3- Enfin les entreprises sont également ciblées par des deepfakes dans des tentatives d’extorsion de fonds, de chantage et d’espionnage industriel. Un cas notoire a impliqué le vol de 35 millions de dollars à une banque aux Émirats arabes unis grâce à un Deepfake vocal. De même, une fausse réunion Zoom orchestrée par des fraudeurs a mené à une tentative d’escroquerie contre la plateforme de crypto-monnaies Binance.
Malgré la hausse alarmante des deepfakes, leur création reste une opération coûteuse et complexe, nécessitant des ressources conséquentes et un grand volume de données sur la cible. Cette barrière technologique et financière limite pour l’instant l’accès à cette forme de cybercriminalité à une minorité de criminels. Mais avec des modèles de plus en plus intelligents disponibles en mode SaaS et surtout avec la multiplication des modèles IA en open source – exécutables sur un simple ordinateur portable -, ces technologies commencent à se populariser, et le phénomène Deepfakes n’est pas prêt de s’arrêter. Et ce ne sont pas les réglementations internationales appelées de leurs vœux par les politiques, les organisations citoyennes et les patrons des entreprises de la Tech qui changeront grand-chose : par définition, les cybercriminels n’ont que faire des Lois et Réglementations…
Les conséquences potentielles des attaques par Deepfakes pour les entreprises comme pour les individus n’en sont que plus graves et plus inquiétantes. Elles vont aujourd’hui du vol de données à la diffamation en passant par l’extorsion et la manipulation de l’opinion publique.

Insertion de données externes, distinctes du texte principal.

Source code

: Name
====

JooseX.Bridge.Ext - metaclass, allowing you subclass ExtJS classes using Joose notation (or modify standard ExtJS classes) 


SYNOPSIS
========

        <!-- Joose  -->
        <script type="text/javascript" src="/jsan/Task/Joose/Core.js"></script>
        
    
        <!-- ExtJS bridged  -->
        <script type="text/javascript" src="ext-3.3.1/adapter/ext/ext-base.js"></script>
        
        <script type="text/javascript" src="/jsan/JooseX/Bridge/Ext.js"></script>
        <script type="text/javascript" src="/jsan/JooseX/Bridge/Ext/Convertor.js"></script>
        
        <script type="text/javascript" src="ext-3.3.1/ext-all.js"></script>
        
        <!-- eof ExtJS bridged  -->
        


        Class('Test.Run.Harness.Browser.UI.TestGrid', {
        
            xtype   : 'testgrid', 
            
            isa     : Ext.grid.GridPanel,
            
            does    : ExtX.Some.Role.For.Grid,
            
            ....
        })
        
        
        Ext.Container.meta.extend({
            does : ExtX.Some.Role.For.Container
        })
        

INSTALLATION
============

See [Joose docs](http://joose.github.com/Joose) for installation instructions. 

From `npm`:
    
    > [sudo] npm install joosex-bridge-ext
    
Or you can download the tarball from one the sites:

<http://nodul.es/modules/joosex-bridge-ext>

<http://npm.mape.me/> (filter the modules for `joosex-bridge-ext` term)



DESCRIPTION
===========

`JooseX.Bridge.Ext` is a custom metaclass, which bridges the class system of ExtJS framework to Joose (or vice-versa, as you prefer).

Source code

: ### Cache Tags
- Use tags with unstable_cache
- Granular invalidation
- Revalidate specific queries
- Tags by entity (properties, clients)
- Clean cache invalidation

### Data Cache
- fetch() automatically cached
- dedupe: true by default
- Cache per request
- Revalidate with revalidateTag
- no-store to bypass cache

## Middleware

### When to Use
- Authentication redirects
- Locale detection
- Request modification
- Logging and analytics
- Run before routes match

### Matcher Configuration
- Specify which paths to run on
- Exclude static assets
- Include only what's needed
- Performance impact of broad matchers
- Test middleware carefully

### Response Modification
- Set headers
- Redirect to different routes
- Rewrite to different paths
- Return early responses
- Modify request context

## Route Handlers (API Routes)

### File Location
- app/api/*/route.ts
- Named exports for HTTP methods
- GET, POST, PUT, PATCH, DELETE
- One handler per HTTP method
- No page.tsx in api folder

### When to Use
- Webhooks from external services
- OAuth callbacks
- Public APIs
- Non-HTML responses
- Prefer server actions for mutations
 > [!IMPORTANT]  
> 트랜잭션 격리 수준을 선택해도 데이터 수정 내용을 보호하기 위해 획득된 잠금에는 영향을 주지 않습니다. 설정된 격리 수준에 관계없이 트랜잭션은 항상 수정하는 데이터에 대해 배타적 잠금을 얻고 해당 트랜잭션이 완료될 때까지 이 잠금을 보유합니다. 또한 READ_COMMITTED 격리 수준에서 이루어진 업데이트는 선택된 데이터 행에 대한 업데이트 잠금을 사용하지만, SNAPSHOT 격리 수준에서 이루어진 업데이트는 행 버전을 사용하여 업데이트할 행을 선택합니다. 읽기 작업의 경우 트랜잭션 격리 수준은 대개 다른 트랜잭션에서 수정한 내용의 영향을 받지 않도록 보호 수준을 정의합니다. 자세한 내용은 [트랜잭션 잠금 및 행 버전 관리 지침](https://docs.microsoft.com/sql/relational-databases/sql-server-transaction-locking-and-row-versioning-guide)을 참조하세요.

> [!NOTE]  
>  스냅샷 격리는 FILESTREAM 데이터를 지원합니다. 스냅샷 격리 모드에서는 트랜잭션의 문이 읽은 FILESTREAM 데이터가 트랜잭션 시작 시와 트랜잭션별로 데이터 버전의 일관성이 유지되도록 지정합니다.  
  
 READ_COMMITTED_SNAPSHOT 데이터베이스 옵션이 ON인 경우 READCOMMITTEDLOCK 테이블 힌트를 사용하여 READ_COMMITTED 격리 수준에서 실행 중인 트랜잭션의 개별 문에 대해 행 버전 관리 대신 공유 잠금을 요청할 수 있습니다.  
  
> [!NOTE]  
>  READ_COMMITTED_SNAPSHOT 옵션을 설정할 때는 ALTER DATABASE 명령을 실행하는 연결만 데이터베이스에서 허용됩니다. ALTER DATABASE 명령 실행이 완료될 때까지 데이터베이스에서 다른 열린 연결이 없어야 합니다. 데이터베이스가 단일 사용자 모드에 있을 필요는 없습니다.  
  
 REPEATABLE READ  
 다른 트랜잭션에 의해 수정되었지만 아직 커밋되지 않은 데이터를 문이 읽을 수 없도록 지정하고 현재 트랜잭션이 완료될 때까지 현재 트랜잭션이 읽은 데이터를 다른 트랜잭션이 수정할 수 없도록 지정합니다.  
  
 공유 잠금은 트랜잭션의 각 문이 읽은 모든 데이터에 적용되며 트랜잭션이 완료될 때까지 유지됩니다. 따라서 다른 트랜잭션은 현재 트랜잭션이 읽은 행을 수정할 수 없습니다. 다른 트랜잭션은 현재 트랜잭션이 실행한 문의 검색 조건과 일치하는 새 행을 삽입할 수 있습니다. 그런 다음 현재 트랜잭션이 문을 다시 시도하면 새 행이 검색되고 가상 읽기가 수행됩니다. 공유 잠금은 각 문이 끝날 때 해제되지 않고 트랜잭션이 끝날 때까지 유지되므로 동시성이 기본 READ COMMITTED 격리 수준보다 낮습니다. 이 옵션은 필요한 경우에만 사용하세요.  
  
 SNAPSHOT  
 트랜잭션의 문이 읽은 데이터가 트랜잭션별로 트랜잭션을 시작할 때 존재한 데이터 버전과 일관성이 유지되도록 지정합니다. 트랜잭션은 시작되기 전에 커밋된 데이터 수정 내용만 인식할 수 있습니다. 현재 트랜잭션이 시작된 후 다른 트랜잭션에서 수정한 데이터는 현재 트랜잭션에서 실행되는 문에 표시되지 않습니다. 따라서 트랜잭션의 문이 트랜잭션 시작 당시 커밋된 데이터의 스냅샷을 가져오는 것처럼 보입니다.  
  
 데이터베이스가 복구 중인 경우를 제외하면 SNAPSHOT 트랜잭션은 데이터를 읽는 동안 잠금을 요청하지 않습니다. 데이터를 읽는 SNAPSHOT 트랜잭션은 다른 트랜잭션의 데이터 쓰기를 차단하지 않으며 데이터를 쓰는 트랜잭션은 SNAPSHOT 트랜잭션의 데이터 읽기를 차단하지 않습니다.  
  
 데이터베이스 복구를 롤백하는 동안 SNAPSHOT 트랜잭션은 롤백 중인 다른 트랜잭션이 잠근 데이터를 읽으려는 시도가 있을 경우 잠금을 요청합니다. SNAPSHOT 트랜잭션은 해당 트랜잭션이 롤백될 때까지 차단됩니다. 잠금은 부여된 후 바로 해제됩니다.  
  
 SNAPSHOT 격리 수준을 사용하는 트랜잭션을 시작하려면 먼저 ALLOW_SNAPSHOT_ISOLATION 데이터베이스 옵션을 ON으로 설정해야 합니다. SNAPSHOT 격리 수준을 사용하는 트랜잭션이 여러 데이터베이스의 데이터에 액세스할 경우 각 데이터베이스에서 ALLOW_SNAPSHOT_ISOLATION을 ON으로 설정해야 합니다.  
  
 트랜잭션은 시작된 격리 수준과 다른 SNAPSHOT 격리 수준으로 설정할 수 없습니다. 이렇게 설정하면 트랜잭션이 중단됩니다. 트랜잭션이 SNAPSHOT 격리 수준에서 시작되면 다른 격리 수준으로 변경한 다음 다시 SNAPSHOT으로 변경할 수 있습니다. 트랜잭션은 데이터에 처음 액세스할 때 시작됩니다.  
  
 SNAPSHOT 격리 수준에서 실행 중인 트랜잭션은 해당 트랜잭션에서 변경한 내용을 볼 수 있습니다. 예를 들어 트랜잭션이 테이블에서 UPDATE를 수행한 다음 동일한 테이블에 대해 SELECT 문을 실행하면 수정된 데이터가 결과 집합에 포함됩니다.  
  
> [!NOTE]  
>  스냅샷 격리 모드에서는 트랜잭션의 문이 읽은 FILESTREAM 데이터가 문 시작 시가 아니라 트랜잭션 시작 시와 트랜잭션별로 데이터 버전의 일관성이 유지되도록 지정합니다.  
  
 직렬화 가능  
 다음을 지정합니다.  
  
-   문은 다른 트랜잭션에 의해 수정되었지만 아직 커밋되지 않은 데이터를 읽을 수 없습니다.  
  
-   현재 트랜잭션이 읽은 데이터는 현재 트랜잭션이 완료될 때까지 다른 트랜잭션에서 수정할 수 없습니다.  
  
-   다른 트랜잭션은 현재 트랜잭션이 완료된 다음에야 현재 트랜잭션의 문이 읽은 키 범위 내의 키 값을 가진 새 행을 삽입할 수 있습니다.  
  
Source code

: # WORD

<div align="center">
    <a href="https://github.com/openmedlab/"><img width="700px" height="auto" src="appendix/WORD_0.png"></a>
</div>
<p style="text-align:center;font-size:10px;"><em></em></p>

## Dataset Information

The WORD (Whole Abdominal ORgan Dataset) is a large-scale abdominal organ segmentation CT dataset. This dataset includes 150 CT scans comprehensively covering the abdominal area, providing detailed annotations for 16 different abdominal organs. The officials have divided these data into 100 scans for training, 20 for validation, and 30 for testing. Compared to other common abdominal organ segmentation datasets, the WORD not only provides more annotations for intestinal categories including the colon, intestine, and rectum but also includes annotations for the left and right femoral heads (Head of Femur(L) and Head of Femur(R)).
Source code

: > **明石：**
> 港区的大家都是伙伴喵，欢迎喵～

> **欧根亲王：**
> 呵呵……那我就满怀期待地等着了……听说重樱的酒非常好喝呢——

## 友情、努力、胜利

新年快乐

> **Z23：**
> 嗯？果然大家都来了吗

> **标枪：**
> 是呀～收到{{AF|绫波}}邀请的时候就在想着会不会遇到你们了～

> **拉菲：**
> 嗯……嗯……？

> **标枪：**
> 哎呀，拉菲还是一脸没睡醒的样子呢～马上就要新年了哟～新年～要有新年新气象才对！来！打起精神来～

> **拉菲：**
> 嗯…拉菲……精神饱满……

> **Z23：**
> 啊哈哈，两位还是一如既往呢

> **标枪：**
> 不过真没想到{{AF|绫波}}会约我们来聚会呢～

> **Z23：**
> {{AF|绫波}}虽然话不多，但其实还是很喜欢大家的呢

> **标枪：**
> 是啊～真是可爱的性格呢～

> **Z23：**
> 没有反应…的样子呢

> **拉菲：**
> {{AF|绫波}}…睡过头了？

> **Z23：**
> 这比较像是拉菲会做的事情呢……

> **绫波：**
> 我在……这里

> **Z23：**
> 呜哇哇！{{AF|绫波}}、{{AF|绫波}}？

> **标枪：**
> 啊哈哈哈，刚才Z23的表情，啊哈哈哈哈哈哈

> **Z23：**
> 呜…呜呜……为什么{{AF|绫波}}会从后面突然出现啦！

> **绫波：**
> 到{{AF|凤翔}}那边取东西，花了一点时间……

« Parmi tous les risques que les Deepfakes peuvent faire courir aux entreprises, le vol de données n’est pas nécessairement le plus grave. Parfois, les atteintes à la réputation peuvent avoir des conséquences bien plus graves. Imaginez qu’une vidéo dans laquelle votre patron fait (en apparence) des déclarations polarisantes sur des questions sensibles soit publiée. Pour les entreprises, cela peut rapidement entraîner une chute du cours des actions. Cependant, bien que les risques associés à ce type de menace soient extrêmement élevés, la probabilité que vous soyez attaqué de cette manière reste extrêmement faible en raison du coût de création des deepfakes et du fait que peu d’attaquants sont capables de créer un deepfake de haute qualité », commente Dmitry Anikin, expert senior en sécurité chez Kaspersky. « Ce que vous pouvez faire dès aujourd’hui, c’est connaître les principales caractéristiques des deepfakes et garder une attitude sceptique face aux messages vocaux et aux vidéos que vous recevez. Assurez-vous également que vos employés comprennent ce qu’est un deepfake et comment ils peuvent le reconnaître : en scrutant, par exemple, des mouvements saccadés, des changements dans le teint de la peau, des clignements étranges ou l’absence totale de clignements, etc. »
Kaspersky Labs rappelle avoir créé le service Digital Footprint Intelligence pour surveiller ces menaces et leur expansion sur la toile.